#### Task instructions:
Copy every line from the records below that carries the word "middle".

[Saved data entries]
▽

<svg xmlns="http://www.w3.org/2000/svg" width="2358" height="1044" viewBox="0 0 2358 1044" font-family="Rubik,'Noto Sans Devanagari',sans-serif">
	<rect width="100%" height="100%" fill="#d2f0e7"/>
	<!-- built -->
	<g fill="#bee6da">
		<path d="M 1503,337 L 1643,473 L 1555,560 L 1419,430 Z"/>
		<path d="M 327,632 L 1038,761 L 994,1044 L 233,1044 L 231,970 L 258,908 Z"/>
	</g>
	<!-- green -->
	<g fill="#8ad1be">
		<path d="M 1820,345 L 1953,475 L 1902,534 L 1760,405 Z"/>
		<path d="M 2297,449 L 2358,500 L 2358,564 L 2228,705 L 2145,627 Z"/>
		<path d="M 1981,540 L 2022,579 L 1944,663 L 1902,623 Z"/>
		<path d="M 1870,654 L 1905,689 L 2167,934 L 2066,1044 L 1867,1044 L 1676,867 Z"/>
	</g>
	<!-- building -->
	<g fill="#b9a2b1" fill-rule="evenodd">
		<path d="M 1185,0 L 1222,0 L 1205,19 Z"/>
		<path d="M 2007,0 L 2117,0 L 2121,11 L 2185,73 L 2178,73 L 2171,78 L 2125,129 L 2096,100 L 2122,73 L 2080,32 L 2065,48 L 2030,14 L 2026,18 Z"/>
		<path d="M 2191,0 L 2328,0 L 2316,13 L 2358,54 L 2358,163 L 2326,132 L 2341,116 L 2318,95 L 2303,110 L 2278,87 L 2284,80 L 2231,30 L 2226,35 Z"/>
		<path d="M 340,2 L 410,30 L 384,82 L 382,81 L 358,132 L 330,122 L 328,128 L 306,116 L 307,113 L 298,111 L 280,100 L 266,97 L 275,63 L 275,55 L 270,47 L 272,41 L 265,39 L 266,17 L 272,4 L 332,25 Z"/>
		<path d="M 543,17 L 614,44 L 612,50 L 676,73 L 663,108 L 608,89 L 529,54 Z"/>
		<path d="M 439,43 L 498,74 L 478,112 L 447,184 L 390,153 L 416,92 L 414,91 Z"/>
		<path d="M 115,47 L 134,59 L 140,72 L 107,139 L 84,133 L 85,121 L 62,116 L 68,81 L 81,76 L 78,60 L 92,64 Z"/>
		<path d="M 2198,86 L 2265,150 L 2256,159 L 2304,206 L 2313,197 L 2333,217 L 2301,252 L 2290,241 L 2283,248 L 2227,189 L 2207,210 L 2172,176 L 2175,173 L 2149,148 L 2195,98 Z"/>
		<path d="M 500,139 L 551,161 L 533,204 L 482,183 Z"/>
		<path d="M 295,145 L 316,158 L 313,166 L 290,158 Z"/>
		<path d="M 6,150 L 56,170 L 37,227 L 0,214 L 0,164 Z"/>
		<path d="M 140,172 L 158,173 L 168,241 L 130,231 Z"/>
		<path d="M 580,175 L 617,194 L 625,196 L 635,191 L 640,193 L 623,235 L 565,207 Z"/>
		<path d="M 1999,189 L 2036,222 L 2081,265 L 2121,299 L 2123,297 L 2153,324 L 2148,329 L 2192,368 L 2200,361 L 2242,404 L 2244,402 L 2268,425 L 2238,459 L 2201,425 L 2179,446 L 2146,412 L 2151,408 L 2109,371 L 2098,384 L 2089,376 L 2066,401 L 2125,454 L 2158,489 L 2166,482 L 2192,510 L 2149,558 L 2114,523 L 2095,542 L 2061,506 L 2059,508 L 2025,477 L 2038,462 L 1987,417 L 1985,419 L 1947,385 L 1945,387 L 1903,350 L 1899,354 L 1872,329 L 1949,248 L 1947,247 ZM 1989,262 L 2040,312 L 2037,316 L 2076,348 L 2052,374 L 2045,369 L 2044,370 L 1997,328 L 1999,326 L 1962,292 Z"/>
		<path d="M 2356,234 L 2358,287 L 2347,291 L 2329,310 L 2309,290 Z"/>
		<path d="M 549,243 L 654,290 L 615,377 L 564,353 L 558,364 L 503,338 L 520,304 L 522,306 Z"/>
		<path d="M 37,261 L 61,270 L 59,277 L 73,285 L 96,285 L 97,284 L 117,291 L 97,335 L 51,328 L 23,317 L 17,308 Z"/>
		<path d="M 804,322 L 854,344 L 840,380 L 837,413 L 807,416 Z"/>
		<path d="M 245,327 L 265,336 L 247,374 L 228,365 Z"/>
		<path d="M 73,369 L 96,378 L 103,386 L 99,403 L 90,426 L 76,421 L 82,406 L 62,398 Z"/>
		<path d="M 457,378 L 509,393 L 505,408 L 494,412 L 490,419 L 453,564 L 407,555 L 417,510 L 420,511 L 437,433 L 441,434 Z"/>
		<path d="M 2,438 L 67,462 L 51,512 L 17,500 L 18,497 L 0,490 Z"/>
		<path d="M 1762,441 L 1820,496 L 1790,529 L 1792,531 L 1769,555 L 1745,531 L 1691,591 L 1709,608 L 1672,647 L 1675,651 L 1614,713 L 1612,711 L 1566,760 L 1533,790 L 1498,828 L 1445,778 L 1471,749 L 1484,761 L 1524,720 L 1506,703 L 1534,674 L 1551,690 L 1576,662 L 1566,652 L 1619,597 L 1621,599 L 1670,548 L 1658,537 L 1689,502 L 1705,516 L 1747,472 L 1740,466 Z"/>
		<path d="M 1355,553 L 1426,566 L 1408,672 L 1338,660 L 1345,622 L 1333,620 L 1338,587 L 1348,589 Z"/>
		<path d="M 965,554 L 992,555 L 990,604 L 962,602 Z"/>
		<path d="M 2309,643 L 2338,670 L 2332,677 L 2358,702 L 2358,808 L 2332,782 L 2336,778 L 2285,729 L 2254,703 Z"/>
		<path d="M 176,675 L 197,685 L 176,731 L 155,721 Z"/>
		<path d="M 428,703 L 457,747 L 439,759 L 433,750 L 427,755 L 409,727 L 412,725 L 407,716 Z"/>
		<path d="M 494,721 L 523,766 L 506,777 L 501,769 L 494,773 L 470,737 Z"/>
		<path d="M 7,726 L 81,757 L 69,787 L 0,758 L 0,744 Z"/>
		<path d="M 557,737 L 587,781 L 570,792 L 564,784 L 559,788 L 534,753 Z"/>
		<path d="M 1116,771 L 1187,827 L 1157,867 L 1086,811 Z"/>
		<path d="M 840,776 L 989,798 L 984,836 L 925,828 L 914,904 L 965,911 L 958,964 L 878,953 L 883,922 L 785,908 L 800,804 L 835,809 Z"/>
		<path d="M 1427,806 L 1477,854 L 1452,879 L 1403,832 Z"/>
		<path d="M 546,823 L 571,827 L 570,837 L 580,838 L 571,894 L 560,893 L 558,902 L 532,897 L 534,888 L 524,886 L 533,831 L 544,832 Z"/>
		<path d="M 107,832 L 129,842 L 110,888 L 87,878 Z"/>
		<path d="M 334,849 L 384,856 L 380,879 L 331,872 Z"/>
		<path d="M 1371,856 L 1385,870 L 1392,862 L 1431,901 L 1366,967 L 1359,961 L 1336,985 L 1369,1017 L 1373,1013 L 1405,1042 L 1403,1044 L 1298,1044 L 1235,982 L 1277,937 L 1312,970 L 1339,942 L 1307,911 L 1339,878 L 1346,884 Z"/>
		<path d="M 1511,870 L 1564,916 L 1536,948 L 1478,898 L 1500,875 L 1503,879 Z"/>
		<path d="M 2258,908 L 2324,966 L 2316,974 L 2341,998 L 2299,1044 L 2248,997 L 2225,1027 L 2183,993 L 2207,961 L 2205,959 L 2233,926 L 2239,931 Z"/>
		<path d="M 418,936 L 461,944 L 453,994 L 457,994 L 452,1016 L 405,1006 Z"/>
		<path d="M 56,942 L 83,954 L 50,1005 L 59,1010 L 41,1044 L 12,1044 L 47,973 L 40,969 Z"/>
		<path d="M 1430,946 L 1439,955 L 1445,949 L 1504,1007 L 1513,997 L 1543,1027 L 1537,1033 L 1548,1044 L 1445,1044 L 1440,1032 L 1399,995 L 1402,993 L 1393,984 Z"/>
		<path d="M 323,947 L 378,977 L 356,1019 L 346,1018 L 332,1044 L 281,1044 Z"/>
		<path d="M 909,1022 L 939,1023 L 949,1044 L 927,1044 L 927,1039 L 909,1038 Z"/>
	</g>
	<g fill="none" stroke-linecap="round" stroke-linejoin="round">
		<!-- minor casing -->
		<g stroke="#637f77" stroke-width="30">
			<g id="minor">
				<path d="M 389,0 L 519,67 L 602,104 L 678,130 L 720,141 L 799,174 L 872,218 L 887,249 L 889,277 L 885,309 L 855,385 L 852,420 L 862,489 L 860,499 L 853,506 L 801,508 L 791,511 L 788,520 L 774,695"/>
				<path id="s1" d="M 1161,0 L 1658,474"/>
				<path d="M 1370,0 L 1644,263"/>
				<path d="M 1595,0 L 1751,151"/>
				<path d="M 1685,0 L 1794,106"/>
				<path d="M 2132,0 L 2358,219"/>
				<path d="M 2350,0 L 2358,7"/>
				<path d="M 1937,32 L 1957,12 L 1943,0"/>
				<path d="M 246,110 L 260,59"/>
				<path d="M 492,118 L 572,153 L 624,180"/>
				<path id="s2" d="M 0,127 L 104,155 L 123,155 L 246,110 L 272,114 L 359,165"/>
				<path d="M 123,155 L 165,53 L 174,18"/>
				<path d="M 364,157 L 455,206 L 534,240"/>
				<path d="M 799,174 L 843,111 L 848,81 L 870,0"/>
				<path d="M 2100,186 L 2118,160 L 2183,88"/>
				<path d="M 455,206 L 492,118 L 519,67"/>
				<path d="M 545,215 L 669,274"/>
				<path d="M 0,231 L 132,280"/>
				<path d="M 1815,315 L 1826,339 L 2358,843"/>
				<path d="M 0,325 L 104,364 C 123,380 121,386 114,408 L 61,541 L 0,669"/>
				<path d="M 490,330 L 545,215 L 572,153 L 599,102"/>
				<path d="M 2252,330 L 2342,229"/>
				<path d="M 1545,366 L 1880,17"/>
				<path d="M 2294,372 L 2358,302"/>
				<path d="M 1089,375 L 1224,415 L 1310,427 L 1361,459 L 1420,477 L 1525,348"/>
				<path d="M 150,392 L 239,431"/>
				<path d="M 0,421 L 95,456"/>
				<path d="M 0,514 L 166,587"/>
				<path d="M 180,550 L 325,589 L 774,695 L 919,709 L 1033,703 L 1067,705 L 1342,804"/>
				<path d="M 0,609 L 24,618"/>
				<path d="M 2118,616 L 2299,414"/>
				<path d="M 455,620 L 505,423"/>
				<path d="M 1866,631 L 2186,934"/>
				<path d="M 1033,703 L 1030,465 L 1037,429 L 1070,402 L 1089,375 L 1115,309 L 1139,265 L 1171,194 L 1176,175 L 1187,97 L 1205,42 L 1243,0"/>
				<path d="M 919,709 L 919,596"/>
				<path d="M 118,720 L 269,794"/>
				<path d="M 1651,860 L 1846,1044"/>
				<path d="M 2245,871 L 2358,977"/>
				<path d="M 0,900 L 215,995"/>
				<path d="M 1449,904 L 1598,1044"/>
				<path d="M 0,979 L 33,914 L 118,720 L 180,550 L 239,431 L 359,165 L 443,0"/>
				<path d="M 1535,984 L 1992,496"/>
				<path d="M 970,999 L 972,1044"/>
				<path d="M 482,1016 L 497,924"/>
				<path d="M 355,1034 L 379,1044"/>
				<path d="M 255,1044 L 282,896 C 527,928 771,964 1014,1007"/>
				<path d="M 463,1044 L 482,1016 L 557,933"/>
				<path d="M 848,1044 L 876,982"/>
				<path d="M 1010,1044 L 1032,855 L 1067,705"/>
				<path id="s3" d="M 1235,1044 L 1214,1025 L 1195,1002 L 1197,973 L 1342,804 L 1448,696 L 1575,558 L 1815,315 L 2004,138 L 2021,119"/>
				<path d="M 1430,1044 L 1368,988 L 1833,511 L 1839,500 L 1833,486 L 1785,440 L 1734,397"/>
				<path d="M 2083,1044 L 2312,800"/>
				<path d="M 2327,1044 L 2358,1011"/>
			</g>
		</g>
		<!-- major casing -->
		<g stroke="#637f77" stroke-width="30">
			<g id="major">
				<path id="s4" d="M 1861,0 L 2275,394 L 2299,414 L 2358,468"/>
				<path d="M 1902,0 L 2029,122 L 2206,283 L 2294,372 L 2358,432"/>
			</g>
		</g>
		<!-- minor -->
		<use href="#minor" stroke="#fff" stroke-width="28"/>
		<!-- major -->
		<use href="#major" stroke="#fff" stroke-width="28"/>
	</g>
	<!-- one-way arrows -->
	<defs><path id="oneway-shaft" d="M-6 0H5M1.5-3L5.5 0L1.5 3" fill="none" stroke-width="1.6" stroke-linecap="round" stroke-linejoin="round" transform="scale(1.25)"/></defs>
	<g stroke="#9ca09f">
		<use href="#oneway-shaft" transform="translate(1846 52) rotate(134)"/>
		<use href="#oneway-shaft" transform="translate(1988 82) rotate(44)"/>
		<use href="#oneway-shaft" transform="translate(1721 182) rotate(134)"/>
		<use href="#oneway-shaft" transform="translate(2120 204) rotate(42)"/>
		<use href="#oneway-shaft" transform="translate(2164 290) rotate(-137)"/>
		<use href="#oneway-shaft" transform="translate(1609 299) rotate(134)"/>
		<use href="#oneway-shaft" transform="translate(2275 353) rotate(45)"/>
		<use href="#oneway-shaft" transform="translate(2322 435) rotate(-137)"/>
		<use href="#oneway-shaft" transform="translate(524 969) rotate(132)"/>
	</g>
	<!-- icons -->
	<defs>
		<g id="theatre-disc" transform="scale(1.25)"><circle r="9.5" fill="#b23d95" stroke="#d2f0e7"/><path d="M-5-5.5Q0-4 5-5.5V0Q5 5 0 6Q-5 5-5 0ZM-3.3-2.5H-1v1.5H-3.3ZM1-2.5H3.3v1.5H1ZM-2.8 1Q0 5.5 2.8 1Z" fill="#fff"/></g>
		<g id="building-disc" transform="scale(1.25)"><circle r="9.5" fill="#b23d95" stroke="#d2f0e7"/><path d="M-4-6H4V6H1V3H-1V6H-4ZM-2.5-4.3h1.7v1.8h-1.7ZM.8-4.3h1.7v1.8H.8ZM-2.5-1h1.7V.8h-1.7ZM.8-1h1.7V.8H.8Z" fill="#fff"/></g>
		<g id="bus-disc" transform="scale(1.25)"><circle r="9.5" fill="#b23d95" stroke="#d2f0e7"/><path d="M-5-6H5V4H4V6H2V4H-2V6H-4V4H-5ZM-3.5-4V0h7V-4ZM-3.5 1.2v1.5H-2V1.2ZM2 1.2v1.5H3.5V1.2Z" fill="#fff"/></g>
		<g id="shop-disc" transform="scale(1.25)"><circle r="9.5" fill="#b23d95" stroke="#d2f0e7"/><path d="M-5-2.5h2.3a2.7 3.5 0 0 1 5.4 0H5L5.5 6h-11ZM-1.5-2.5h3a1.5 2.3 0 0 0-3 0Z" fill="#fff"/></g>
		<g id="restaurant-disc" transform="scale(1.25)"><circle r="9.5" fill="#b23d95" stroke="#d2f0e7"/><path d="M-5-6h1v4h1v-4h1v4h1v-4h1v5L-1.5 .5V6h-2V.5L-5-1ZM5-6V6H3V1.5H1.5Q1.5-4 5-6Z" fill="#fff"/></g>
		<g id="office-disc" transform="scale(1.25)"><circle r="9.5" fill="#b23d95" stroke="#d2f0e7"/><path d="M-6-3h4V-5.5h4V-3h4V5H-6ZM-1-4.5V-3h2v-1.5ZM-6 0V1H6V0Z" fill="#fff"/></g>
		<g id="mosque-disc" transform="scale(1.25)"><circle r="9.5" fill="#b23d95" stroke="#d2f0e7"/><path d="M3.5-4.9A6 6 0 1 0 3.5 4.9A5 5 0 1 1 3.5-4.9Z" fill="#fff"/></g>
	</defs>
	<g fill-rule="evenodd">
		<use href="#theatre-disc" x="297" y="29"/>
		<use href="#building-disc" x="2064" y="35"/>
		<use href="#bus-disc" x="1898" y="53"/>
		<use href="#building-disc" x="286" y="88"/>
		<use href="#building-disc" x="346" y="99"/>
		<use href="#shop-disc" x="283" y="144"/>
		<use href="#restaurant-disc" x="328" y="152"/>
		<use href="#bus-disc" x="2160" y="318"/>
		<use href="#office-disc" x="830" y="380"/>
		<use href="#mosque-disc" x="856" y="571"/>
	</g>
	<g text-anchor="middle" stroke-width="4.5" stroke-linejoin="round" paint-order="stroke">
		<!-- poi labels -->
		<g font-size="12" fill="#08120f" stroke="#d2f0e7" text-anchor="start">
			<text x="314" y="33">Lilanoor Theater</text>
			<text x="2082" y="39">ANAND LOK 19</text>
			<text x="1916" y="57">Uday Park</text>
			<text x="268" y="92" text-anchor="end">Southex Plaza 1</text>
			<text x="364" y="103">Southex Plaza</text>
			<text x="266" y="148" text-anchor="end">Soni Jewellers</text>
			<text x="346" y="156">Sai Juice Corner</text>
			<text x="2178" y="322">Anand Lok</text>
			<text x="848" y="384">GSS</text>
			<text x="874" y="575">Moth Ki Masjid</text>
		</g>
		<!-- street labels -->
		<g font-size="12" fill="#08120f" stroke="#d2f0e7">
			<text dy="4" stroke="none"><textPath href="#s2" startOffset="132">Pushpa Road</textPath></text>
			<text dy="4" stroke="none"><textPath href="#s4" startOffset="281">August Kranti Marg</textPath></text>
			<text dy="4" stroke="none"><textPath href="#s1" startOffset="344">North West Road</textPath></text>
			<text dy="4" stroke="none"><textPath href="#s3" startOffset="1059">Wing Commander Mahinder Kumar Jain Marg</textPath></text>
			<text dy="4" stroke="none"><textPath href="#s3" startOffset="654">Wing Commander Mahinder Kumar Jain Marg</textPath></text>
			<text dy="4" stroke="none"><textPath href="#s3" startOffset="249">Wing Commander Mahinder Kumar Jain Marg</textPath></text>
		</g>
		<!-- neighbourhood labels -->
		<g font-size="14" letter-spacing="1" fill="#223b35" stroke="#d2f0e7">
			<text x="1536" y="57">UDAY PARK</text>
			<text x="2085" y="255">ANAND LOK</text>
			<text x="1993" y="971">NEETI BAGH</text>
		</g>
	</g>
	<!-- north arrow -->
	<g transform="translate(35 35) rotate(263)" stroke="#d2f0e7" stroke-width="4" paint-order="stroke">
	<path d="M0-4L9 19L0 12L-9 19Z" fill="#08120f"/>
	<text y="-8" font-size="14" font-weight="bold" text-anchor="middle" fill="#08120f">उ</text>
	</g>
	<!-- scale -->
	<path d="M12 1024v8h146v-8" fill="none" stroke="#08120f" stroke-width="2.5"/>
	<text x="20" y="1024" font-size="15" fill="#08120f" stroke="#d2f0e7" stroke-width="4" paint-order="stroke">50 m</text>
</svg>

△

#### Problem solution:
	<g text-anchor="middle" stroke-width="4.5" stroke-linejoin="round" paint-order="stroke">
	<text y="-8" font-size="14" font-weight="bold" text-anchor="middle" fill="#08120f">उ</text>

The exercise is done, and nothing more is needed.